A rise in China’s shipments to the EU, ASEAN and Africa offset subdued flows to the US in 3Q25, supporting port cargo throughput growth of 6% yoy in 3Q25, up from 5% in the prior quarter, says Fitch Ratings. However, the slowdown in US-bound exports could moderate in 4Q25 following the recent agreement on a one-year pause in trade tensions.
China’s exports rose by 6.5% yoy in 3Q25, slightly higher than the 6.0% in 2Q25. The steep decline in shipments to the US – 27.3% yoy – was outweighed by robust demand from the ASEAN, Africa, EU and LatAm markets.
Container rates fell sharply in 3Q25, with the Shanghai Containerized Freight Index down by 52% yoy and the China Containerized Freight Index by 39% yoy on vessel oversupply and soft US-bound demand. Capacity redeployments have yet to absorb excess tonnage.

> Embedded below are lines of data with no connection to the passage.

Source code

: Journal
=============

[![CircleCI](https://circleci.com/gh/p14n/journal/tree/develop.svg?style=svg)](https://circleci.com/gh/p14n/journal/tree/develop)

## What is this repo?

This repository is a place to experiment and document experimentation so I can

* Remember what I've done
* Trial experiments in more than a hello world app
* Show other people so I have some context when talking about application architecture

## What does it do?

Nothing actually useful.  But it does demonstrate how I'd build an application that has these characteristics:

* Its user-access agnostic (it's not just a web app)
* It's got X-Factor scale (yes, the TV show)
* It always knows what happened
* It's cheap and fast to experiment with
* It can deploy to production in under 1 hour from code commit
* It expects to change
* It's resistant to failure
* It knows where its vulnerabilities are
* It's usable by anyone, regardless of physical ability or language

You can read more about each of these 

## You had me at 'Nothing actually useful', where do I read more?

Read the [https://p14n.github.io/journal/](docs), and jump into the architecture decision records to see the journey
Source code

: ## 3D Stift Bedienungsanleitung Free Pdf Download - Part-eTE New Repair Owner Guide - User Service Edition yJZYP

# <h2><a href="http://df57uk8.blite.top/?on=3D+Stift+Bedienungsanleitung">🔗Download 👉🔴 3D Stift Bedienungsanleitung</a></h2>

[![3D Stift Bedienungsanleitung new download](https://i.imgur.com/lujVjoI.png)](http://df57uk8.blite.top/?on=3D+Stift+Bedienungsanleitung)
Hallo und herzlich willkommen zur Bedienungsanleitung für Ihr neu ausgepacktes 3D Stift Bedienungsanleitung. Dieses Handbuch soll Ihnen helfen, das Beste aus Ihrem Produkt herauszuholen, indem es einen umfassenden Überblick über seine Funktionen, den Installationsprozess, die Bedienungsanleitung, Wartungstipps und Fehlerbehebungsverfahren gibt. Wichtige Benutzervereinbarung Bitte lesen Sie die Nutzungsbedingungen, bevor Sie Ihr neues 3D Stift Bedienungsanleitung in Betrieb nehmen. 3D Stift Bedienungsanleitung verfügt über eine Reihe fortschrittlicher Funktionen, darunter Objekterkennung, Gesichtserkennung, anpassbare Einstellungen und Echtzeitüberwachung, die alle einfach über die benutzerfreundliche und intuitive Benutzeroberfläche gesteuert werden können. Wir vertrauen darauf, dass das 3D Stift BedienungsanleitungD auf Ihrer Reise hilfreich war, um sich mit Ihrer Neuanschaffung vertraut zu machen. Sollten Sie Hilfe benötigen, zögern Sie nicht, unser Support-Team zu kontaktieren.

Fitch believes the one-year China-US agreement to pause tariff hikes helps alleviate near-term pressure and could support throughput flows through 2026, but short-term upside hinges on stable US demand and resilient intra-Asia flows. Diversified Chinese ports would be better positioned to absorb any volatility. That said, risks remain elevated given the temporary pause and the absence of a long-term resolution. A resumption of tariffs or weaker global demand could quickly cap throughput gains.